──────── DATA SHOWN

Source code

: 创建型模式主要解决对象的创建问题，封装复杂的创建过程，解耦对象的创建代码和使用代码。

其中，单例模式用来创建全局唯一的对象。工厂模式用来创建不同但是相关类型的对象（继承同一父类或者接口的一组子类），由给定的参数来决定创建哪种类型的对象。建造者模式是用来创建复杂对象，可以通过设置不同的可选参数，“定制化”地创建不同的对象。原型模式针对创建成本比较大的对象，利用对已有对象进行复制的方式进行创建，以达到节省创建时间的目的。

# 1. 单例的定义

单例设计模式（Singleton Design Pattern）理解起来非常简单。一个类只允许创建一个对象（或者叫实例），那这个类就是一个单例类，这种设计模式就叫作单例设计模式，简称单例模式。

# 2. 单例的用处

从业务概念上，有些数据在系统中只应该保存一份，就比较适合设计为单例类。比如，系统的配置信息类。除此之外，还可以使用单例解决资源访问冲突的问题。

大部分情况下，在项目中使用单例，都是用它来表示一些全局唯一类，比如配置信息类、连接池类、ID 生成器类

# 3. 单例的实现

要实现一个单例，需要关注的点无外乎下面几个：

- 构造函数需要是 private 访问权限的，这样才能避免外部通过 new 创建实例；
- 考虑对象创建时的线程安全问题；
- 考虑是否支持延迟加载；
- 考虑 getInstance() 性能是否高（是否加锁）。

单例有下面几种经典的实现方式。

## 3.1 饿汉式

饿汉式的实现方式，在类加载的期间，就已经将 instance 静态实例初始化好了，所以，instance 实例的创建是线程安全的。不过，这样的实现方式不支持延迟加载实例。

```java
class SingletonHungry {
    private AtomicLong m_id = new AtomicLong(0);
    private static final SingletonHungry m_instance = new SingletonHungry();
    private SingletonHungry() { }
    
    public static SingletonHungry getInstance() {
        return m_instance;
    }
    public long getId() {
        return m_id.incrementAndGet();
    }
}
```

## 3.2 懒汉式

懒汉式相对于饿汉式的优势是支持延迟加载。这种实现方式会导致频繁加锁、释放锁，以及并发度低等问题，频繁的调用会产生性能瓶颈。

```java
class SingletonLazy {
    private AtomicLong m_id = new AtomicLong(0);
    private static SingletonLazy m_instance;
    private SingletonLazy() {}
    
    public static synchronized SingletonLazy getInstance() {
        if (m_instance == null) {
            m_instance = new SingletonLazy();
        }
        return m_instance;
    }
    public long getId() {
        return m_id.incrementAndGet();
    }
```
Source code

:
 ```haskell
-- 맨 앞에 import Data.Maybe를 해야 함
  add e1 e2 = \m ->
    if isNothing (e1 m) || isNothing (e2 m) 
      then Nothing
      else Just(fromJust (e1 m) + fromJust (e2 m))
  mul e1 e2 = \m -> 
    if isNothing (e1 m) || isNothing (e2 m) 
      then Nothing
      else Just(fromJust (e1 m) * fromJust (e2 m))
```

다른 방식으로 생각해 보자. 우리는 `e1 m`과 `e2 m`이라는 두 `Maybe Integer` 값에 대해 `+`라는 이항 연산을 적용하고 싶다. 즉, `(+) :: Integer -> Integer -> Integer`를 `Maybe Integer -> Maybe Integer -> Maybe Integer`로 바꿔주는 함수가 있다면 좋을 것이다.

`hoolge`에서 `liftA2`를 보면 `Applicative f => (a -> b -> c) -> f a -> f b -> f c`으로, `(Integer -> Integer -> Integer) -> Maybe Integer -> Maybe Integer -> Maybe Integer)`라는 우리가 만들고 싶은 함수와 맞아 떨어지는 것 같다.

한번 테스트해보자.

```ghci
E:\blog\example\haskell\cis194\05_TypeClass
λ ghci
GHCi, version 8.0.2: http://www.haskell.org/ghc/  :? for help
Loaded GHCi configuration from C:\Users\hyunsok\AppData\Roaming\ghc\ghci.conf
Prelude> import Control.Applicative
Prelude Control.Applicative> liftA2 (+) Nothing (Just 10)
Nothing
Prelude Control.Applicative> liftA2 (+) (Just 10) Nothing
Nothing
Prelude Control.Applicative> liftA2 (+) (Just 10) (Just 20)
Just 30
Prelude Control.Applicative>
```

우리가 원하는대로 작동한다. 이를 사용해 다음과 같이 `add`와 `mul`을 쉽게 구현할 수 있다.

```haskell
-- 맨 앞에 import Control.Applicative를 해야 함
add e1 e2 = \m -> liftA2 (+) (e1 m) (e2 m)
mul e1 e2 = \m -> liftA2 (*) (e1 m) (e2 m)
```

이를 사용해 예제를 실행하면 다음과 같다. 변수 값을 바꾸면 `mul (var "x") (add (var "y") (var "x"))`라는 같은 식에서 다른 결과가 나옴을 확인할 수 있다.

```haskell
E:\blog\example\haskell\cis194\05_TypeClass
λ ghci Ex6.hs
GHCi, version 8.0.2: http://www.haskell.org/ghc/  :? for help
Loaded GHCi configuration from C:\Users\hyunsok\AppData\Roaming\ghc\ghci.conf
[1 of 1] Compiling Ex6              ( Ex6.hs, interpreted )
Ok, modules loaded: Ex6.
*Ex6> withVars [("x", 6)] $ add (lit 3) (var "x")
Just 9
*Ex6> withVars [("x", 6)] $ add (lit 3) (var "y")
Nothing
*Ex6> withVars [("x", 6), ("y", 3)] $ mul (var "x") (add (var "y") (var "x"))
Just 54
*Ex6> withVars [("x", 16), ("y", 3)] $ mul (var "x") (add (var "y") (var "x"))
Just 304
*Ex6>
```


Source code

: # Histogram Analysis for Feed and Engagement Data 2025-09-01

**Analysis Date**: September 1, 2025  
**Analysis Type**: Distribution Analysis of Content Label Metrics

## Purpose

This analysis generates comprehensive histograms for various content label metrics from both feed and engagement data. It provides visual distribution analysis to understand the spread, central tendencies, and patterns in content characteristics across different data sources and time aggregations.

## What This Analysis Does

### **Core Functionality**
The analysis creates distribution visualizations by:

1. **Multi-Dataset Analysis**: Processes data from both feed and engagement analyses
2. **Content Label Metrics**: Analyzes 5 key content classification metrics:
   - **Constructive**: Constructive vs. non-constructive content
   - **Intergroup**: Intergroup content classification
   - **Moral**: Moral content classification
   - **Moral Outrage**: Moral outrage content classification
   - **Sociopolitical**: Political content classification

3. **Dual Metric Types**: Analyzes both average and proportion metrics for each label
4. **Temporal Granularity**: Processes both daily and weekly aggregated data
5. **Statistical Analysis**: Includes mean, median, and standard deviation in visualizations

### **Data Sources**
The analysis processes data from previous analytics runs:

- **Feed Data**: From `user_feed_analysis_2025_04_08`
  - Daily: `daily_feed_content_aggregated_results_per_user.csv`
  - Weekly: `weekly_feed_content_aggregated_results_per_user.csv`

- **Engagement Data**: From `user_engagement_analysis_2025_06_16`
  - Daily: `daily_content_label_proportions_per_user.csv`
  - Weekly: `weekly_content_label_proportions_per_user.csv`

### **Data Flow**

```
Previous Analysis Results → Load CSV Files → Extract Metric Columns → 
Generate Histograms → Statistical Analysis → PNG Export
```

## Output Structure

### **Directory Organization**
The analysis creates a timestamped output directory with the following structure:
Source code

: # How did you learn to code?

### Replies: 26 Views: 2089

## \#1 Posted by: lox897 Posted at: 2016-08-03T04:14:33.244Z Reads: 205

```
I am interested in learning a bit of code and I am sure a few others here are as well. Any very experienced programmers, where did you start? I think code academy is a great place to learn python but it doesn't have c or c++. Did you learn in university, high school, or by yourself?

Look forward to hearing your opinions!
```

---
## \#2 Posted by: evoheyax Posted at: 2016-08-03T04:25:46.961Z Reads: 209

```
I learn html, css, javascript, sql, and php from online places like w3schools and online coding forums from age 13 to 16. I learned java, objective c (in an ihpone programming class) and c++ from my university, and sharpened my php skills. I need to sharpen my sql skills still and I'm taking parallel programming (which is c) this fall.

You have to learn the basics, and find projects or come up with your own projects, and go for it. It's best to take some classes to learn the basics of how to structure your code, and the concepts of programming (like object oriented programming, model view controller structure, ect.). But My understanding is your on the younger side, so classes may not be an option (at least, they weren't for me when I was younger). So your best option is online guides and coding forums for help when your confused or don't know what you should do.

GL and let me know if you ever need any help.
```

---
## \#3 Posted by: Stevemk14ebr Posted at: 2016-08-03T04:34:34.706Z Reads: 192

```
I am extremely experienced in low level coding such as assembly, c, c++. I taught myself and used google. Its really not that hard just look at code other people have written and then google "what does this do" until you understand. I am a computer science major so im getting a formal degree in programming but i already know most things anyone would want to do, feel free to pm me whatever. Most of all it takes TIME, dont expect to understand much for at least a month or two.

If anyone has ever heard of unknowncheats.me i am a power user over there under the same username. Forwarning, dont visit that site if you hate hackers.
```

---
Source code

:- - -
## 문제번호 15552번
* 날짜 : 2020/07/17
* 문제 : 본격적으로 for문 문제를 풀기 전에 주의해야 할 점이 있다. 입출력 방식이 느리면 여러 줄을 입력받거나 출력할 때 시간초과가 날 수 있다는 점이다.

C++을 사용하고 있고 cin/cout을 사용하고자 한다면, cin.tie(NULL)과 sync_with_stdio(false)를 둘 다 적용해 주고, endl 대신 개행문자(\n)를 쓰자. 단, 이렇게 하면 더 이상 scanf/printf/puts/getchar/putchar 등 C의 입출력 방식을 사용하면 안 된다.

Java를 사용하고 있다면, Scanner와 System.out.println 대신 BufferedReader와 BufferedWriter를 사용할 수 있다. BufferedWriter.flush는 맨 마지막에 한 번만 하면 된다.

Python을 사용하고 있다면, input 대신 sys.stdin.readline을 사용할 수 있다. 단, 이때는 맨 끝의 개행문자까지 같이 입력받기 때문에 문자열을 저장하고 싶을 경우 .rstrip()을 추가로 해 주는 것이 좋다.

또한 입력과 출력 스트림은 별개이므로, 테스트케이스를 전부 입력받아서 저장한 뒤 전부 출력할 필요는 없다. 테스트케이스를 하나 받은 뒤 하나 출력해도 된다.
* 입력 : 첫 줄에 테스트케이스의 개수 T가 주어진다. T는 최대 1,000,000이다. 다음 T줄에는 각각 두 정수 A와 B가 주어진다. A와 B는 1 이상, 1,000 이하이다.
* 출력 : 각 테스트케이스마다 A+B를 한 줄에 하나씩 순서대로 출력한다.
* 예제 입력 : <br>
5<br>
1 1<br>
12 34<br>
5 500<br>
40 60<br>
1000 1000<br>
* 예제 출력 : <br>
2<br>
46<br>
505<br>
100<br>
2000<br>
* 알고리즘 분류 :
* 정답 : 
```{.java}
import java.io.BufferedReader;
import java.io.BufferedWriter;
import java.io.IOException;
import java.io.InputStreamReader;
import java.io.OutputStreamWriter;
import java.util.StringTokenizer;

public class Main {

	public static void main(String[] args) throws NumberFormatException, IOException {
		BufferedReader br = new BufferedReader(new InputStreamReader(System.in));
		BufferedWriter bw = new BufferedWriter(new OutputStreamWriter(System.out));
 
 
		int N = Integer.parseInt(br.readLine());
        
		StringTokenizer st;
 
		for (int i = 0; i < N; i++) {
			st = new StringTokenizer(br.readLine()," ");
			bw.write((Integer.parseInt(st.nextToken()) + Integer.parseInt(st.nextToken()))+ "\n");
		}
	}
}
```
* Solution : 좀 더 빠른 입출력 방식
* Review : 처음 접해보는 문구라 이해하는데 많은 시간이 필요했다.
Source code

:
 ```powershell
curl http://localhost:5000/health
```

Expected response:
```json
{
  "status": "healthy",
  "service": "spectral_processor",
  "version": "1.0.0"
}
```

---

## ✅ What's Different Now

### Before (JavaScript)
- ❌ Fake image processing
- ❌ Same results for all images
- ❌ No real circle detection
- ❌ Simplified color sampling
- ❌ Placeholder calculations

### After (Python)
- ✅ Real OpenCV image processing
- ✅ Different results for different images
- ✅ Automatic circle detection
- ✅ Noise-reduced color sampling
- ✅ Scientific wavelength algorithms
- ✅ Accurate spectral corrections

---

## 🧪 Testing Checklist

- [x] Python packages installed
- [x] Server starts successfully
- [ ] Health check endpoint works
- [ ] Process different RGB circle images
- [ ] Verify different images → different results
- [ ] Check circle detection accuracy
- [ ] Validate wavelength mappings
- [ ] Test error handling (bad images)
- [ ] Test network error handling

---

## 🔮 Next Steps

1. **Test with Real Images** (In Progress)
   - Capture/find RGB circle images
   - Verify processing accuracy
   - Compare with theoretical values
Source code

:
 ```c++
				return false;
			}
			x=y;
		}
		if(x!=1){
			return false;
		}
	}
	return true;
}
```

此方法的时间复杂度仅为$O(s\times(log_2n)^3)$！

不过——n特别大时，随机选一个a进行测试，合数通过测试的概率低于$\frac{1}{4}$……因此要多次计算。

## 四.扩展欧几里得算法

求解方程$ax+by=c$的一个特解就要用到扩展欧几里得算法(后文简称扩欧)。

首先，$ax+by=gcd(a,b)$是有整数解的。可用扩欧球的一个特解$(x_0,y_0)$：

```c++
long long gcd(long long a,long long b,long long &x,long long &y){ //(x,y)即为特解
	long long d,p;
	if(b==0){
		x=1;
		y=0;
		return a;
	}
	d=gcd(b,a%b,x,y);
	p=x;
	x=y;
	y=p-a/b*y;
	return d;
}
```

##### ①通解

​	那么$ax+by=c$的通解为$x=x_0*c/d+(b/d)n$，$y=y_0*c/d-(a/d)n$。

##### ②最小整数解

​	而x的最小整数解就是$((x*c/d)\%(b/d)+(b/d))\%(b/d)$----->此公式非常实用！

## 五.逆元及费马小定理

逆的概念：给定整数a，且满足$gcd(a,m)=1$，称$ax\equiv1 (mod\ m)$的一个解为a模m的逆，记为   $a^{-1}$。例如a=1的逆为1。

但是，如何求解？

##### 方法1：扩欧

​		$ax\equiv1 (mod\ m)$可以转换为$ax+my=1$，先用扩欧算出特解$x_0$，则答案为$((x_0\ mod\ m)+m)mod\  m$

────────────────

▸ WORK TO COMPLETE
After counting the lines above that include the word "visualizations", give only the number.

▸ ANSWER TO THIS EXERCISE
2